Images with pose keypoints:
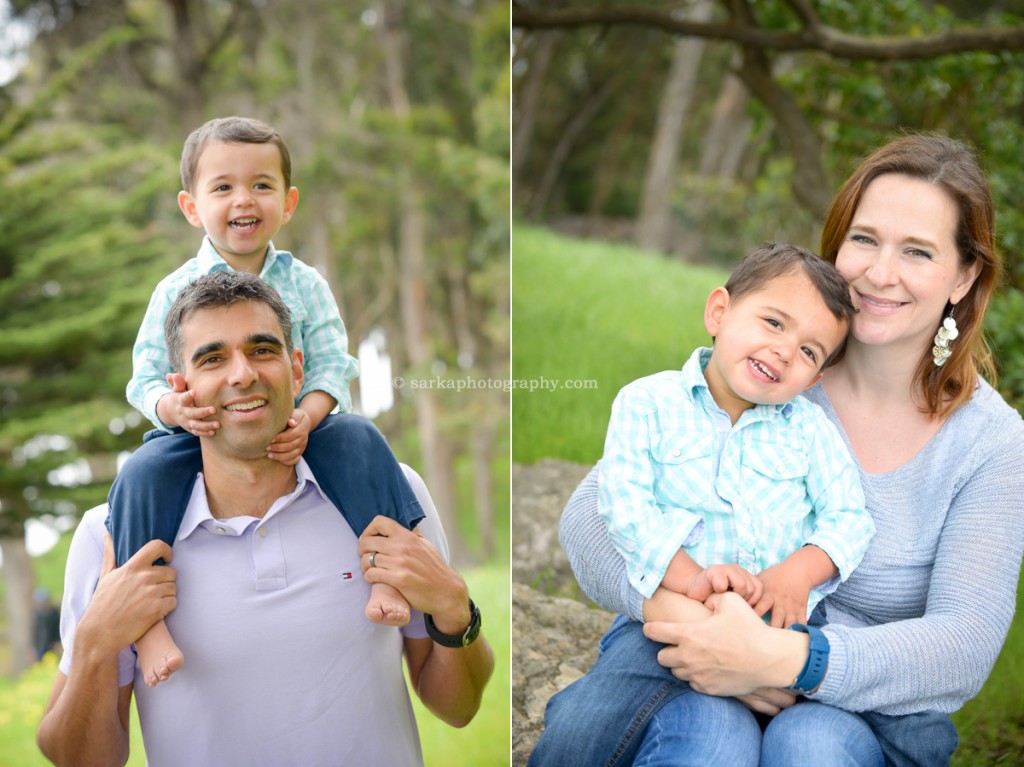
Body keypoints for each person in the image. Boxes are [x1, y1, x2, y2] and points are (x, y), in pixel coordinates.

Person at [530, 134, 1024, 767]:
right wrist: (703, 627)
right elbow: (593, 514)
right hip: (698, 658)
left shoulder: (991, 445)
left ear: (963, 275)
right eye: (865, 239)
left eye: (918, 252)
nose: (879, 272)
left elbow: (963, 643)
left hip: (864, 714)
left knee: (809, 748)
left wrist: (787, 661)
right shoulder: (773, 370)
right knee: (706, 739)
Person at [36, 271, 494, 767]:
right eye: (212, 358)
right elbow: (78, 760)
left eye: (262, 350)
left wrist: (454, 607)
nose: (242, 375)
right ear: (179, 388)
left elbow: (459, 707)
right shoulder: (112, 535)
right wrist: (94, 643)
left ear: (297, 370)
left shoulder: (383, 497)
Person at [109, 116, 421, 688]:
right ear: (191, 206)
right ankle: (148, 624)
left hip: (299, 422)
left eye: (261, 185)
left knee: (361, 442)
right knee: (143, 473)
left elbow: (330, 363)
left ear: (288, 200)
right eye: (222, 187)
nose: (243, 200)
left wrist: (310, 414)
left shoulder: (306, 283)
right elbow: (143, 378)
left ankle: (386, 572)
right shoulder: (172, 291)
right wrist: (172, 411)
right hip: (201, 432)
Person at [598, 243, 874, 635]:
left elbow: (850, 520)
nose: (784, 351)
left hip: (777, 629)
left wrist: (797, 574)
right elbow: (625, 508)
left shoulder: (809, 430)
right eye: (774, 323)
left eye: (809, 352)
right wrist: (694, 581)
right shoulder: (647, 404)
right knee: (592, 699)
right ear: (719, 313)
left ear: (813, 380)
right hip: (672, 611)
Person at [32, 588, 61, 661]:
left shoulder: (54, 613)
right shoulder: (38, 615)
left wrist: (57, 642)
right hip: (40, 646)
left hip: (52, 645)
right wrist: (34, 648)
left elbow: (58, 629)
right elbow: (36, 632)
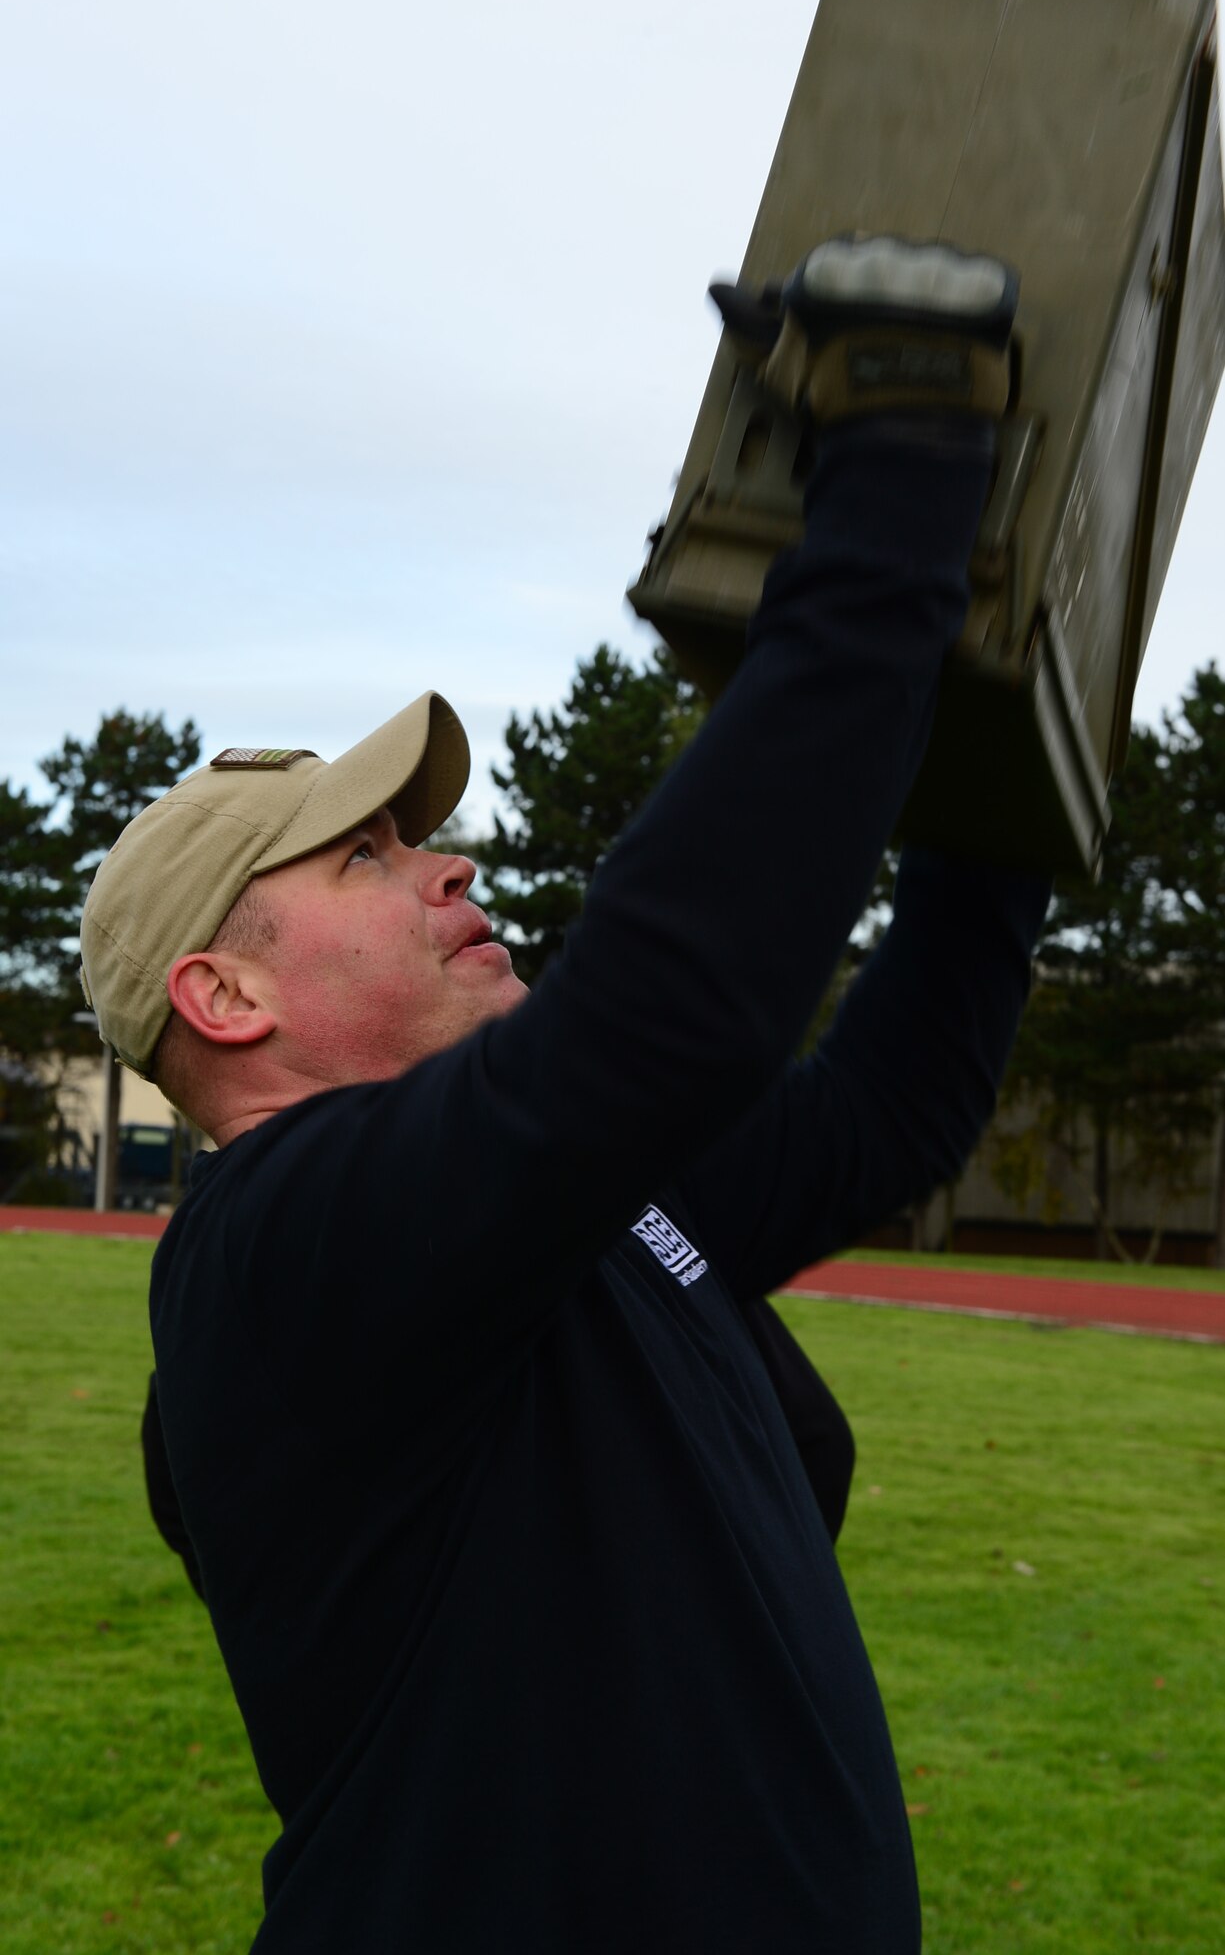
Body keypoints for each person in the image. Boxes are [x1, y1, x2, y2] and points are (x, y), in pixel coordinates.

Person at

EXERCISE GOAL: Search the entries above for "wrist". Show every line that has it.

THE ANSWER:
right wrist: (703, 627)
left wrist: (787, 661)
left wrist: (454, 607)
right wrist: (94, 643)
left wrist: (310, 414)
right wrist: (172, 411)
left wrist: (797, 574)
right wrist: (694, 581)
left wrist: (57, 642)
right wrist: (34, 648)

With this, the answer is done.